FORMULATION AND IN VITRO EVALUATION OF ATORVASTATIN ORODISPERSIBLE TABLETS USING SODIUM STARCH GLYCOLATE AND CROSS POVIDONE AS SUPERDISINTEGRANT

Mohd Shoukhatullah Ansari*, Afshan Sultana, Niranjan Panda, Sumayya Ather Siddiqui, Aroosa Nahid and Sana

ABSTRACT

The current study’s goal was to create an orodispersible Atorvastatin tablet using various concentration of Sodium starch glycolate and Cross Povidone as superdisintegrant in order to achive rapid disintegration in gastric pH and quick action to lower cholesterol and triglyceride (fats) levels in the blood. A class of drugs known as HMG-CoA reductase inhibitors (statins) includes Atorvastatin.
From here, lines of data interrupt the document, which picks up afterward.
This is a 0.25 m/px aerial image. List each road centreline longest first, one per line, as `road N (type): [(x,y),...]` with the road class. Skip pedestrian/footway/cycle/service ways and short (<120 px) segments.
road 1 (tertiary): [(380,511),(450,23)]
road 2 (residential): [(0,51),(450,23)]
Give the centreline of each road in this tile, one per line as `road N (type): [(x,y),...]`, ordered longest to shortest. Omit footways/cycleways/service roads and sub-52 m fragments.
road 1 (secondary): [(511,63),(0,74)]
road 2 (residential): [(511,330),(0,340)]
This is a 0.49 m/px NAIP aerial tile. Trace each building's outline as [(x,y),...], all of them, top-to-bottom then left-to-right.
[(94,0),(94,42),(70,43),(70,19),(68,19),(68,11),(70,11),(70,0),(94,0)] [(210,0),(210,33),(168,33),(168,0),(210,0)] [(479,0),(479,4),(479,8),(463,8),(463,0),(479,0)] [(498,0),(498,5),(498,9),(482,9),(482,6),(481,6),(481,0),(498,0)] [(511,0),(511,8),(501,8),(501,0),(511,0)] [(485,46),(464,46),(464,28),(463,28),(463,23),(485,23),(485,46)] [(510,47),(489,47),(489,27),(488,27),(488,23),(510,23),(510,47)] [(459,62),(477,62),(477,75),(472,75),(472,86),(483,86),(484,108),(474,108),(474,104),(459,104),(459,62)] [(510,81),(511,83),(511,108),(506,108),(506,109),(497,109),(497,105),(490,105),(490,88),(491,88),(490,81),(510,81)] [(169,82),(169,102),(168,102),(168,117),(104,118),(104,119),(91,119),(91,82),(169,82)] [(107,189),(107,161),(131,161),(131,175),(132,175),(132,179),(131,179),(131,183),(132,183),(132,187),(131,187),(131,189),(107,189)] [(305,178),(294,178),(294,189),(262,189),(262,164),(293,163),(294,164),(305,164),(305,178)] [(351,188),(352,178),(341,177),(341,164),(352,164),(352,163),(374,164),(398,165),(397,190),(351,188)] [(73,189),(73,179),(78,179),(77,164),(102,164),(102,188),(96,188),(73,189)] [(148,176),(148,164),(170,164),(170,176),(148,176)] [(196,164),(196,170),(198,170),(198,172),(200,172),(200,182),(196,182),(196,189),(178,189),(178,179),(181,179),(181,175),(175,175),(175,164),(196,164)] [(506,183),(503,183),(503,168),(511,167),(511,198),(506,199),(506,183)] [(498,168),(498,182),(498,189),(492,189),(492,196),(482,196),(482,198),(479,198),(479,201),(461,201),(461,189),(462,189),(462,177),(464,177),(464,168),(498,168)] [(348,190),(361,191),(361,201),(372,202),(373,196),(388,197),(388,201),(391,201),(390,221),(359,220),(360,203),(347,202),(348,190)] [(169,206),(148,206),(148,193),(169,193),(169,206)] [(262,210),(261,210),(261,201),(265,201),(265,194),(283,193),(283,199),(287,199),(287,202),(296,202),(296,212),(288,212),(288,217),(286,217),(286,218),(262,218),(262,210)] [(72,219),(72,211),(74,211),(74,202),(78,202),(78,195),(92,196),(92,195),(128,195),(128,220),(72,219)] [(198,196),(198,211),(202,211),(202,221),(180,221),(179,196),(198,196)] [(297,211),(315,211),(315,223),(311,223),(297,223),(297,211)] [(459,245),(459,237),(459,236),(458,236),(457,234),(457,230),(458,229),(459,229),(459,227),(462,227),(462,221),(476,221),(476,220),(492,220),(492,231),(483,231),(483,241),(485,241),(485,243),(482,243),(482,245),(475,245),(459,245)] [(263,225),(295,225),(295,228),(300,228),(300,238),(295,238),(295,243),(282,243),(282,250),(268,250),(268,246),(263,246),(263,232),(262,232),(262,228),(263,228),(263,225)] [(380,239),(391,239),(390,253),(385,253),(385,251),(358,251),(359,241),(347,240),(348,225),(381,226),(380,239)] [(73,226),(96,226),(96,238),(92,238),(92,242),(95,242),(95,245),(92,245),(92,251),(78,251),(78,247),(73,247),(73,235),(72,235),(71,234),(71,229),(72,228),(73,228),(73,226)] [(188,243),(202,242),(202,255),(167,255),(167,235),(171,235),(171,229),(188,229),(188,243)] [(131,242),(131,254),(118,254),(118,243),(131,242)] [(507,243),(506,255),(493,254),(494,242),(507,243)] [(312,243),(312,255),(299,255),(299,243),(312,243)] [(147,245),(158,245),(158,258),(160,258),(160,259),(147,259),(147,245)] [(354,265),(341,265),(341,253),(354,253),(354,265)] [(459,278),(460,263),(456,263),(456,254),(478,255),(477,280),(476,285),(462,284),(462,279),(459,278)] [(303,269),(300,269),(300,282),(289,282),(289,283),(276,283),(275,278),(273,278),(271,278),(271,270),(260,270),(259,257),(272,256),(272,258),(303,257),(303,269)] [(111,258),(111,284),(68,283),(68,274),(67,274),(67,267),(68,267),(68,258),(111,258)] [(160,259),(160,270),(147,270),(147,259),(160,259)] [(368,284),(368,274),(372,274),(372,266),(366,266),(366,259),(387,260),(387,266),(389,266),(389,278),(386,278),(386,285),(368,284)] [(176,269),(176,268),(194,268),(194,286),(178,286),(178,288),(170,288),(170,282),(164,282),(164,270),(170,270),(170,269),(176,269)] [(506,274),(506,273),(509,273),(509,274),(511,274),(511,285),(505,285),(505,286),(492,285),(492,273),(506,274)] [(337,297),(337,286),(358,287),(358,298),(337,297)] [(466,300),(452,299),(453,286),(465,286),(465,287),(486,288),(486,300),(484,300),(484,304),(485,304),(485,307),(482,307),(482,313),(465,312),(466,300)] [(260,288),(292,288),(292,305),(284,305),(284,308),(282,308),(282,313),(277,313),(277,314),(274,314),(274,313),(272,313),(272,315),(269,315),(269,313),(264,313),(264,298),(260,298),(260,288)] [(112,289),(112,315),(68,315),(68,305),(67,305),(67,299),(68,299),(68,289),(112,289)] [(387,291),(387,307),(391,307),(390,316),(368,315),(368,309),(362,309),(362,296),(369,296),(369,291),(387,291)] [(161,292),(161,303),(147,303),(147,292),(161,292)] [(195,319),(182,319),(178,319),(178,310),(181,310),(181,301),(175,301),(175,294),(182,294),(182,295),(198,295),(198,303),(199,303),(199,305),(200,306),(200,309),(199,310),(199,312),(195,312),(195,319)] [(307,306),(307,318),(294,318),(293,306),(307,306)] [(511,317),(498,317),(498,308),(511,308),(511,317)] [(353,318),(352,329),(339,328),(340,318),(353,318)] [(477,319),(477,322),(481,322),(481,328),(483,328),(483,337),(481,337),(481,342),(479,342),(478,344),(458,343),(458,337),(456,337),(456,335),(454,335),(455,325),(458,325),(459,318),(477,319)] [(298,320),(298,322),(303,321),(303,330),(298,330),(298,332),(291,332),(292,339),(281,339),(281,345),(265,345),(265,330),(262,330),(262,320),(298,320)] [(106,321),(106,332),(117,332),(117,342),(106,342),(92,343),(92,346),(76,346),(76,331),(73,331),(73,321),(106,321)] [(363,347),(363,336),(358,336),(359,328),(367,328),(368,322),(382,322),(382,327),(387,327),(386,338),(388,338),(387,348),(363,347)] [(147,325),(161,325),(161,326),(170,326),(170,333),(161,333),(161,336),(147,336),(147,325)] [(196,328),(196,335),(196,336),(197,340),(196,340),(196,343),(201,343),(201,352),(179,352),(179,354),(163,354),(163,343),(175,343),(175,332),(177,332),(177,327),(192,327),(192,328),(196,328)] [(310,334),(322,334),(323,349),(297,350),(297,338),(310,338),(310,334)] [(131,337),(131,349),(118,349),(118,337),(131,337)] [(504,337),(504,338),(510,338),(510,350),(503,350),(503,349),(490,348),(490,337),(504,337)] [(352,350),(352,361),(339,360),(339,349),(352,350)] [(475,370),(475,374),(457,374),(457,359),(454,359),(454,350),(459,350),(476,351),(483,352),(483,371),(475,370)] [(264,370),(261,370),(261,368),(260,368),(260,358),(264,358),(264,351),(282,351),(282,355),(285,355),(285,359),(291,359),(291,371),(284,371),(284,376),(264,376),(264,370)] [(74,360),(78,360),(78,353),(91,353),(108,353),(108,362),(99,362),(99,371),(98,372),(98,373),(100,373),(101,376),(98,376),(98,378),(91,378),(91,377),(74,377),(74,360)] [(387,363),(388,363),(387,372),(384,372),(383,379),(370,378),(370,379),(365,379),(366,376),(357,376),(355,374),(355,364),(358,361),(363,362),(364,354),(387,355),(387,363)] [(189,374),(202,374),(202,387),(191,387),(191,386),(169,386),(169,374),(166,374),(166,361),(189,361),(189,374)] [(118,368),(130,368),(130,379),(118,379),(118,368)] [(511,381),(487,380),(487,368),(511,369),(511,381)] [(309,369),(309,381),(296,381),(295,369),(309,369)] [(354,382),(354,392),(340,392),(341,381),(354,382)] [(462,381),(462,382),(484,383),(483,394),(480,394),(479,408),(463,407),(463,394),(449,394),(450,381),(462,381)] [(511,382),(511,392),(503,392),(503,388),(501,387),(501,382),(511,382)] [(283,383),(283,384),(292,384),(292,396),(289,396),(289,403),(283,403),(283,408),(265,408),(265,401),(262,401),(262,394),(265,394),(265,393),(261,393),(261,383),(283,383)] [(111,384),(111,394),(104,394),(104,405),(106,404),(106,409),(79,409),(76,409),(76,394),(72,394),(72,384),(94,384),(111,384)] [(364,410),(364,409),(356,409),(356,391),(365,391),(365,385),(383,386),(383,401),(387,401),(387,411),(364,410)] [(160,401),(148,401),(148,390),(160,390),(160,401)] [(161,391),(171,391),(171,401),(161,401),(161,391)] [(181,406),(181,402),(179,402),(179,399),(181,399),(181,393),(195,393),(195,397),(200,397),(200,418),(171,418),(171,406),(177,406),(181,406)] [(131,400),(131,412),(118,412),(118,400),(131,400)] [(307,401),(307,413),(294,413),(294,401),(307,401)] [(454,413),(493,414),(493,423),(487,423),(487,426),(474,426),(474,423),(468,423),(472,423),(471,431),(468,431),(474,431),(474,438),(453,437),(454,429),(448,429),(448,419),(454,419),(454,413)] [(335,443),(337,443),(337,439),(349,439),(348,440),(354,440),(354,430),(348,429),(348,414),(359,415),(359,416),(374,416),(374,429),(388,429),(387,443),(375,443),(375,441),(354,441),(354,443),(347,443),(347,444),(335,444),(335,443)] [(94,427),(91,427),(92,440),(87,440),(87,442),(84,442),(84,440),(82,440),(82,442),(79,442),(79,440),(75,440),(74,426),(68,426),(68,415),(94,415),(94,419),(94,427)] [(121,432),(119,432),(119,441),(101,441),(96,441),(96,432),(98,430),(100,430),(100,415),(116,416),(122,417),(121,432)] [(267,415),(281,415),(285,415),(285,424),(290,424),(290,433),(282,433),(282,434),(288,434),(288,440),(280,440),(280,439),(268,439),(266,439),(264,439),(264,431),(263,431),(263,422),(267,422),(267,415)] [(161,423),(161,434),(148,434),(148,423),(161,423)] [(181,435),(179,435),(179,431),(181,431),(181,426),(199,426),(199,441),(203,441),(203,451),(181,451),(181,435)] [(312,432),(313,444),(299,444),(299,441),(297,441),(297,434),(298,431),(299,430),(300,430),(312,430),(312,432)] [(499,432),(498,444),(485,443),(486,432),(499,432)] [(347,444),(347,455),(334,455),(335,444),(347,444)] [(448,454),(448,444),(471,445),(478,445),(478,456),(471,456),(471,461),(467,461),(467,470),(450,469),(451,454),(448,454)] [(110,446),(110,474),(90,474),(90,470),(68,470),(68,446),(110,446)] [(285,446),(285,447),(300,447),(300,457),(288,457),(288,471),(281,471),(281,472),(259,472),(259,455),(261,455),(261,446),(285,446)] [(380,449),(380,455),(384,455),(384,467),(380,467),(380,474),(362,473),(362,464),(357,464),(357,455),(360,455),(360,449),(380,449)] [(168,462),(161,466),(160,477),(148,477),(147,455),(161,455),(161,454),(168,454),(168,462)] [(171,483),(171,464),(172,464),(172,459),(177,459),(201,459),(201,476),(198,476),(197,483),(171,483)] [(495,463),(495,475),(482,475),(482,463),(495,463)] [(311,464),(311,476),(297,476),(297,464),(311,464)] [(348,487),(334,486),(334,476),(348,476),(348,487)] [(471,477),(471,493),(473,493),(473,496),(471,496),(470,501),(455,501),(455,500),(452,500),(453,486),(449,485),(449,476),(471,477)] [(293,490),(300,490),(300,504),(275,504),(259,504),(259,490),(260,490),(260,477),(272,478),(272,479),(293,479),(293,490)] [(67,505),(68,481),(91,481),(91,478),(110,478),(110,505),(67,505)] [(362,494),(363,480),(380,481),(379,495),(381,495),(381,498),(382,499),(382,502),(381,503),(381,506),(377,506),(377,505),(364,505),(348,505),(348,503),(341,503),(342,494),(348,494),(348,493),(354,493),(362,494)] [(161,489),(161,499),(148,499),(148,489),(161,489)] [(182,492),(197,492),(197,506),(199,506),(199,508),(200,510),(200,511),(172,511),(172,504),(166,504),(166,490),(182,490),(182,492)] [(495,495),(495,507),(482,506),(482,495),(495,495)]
Wet granulation technology was used to formulate ten distinct Atorvastatin orodispersible tablet formulations. Studies on the compatibility of drug and excipients using FTIR technology revealed that there is no interaction between the drugs and the various excipients used in the formulation. The results of various precompression and post compression characterizations of tablets were satisfactory when compared to the pharmacopoeia. For several formulations, in vitro release tests were performed using a USP II paddle type dissolution apparatus. The formulation containing 4% crosspovidone (AODT4) provided the best release profile, or about 99% within 20 minutes. In vitro release kinetic studies like zero order, first order kinetic model were carried out for best formulation. The best formulation followed zero order kinetic model. To verify the stability of dosage forms, accelerated stability experiments were conducted for optimised formulation.

Keywords: Atorvastatin, Orodispersible tablet, Sodium starch glycolate, Cross Povidone, anticholesteremic.